The Terrorism Financing Prevention Act will expand the type of sanctions to cover all U.S.-designated Foreign Terrorist Organizations (FTOs), including Hamas, and other foreign parties that are controlled by or act on behalf of FTOs.
The passage of the Hizballah International Financing Prevention Act in 2015 imposed sanctions only in limited circumstances and primarily on the terrorist group Hezbollah.
U.S. Sens. Mark R. Warner of Virginia, Mike Rounds of South Dakota, Jack Reed of Rhode Island and Mitt Romney of Utah introduced the bipartisan legislation last week to crack down on terrorist organizations like Hamas by applying sanctions to foreign parties that facilitate financial transactions with terrorists.
“The Terrorism Financing Prevention Act will make sure that the Treasury Department has the tools necessary to enforce our sanctions against Hamas and other terror groups,” Warner said. “I’m pleased to join Senators Rounds, Reed, and Romney in introducing this bipartisan legislation to improve our national security.”
Under the bill’s terms, the U.S. Department of the Treasury is required to identify any foreign bank or foreign digital asset transaction facilitator that knowingly facilitates transactions with an FTO or related party. Once identified, the bill requires imposition of sanctions on the FTO or party, restricting either their use of U.S. correspondent bank accounts (in the case of a bank), or barring their digital asset or other transactions with U.S. persons (in the case of a digital asset transaction facilitator).

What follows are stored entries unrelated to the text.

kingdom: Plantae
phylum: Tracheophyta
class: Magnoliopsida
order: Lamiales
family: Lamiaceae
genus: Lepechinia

“It is critical that the Department of the Treasury has the necessary counter-terrorism tools to combat modern threats,” Rounds said. “The Terrorism Financing Prevention Act takes commonsense steps toward rooting out terrorism by sanctioning foreign financial institutions and foreign digital asset companies that assist them in committing these heinous acts. Cutting off funding for terrorist organizations at the source will save lives. I am pleased to co-lead this bipartisan legislation that takes decisive action to disrupt terrorist finance networks.”
The bill also contains a key provision from the Crypto-Asset National Security Enhancement and Enforcement (CANSEE) Act the senators previously introduced, giving FinCEN authority to restrict transactions with “primary money laundering concerns” that do not involve a U.S. correspondent bank account. The provision will provide FinCEN with appropriate tools to address threats involving digital assets and non-traditional finance networks, just as they currently can where correspondent accounts are involved.
“It is critical to bolster the Treasury Department’s tools to protect our national and economic security. With this bill, we are forcing foreign financial institutions and foreign crypto firms to choose between doing business with terrorist organizations or maintaining access to the U.S. financial system,” Reed said. “We must protect the integrity of our financial system from new and emerging threats from terrorist organizations, including Hamas that carried out the despicable attacks on Israel on October 7.”
The Terrorism Financing Prevention Act also authorizes the resources the Treasury Department needs to carry out the programs.
“The October 7 attacks on Israel perpetrated by Hamas have made it more urgent and necessary for the U.S. to counter the role that cryptocurrency plays in the financing of terrorism. Our legislation would expand financial sanctions to cover all terrorist organizations — including Hamas — and it would equip the Treasury Department with additional resources to counter terrorism and address emerging threats involving digital assets,” Romney said.